• Work to complete
Pictures are not part of the copy. Reproduce all the records exactly.

BEGIN Source data

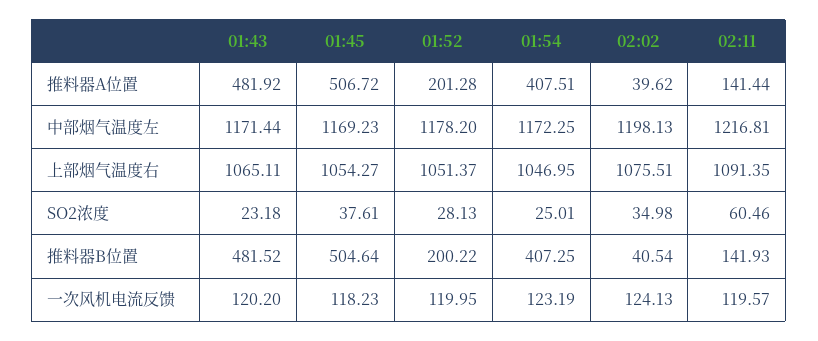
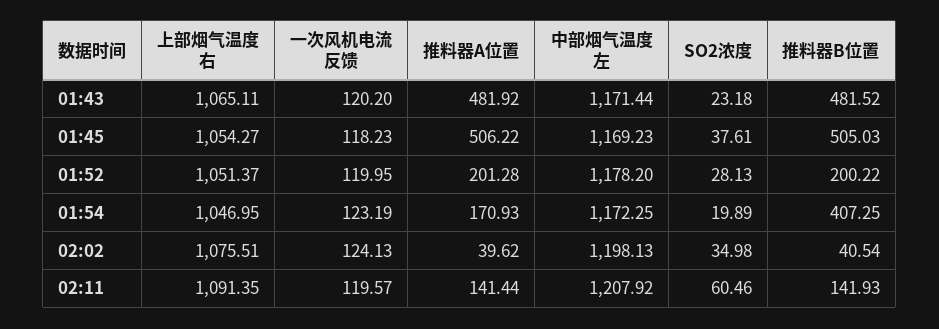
01:45, 推料器A位置: 506.72 -> 506.22
01:54, 推料器A位置: 407.51 -> 170.93
02:11, 中部烟气温度左: 1216.81 -> 1207.92
01:54, SO2浓度: 25.01 -> 19.89
01:45, 推料器B位置: 504.64 -> 505.03

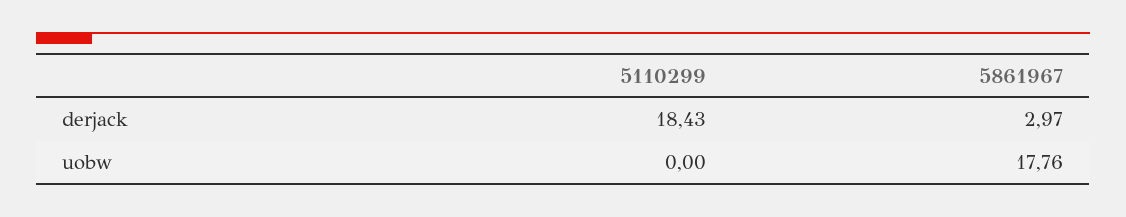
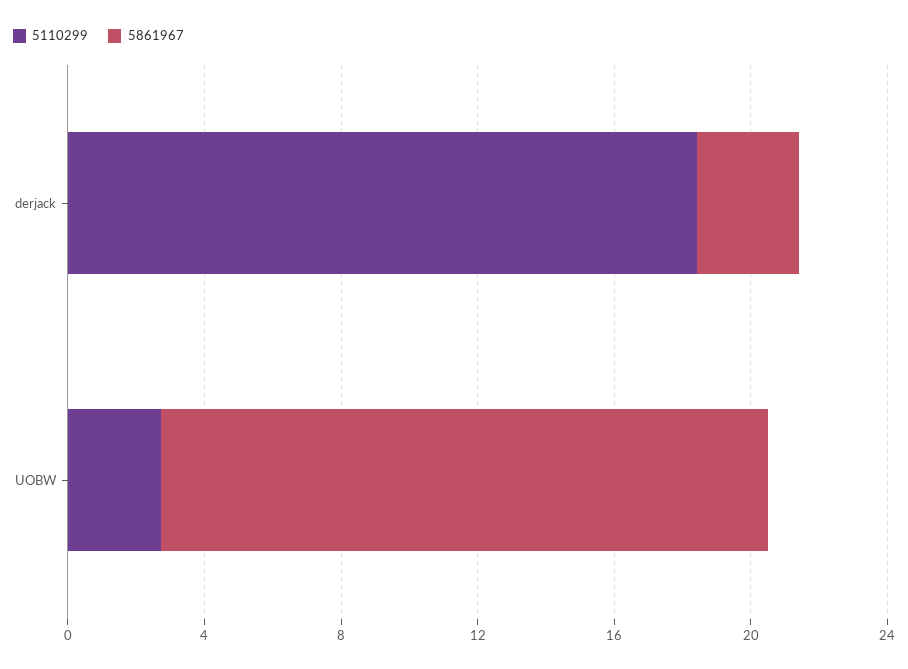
5110299, uobw: 0 -> 3

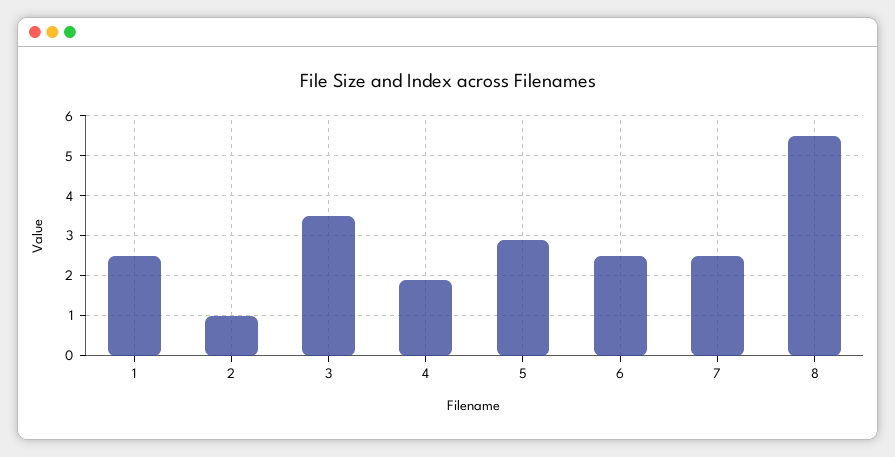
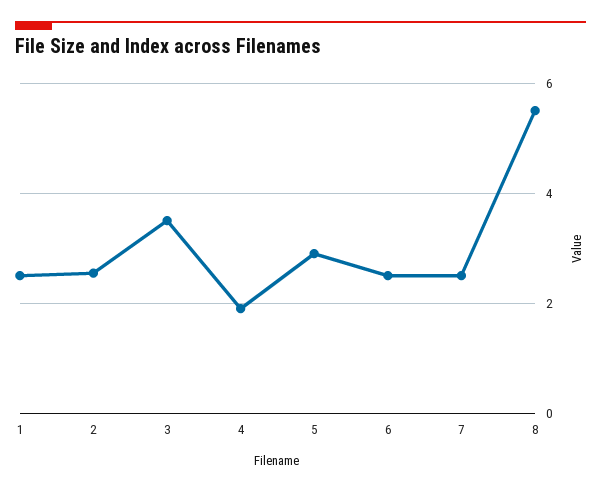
2: 1 -> 2.6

END Source data

• Response for this exercise
01:45, 推料器A位置: 506.72 -> 506.22
01:54, 推料器A位置: 407.51 -> 170.93
02:11, 中部烟气温度左: 1216.81 -> 1207.92
01:54, SO2浓度: 25.01 -> 19.89
01:45, 推料器B位置: 504.64 -> 505.03

5110299, uobw: 0 -> 3

2: 1 -> 2.6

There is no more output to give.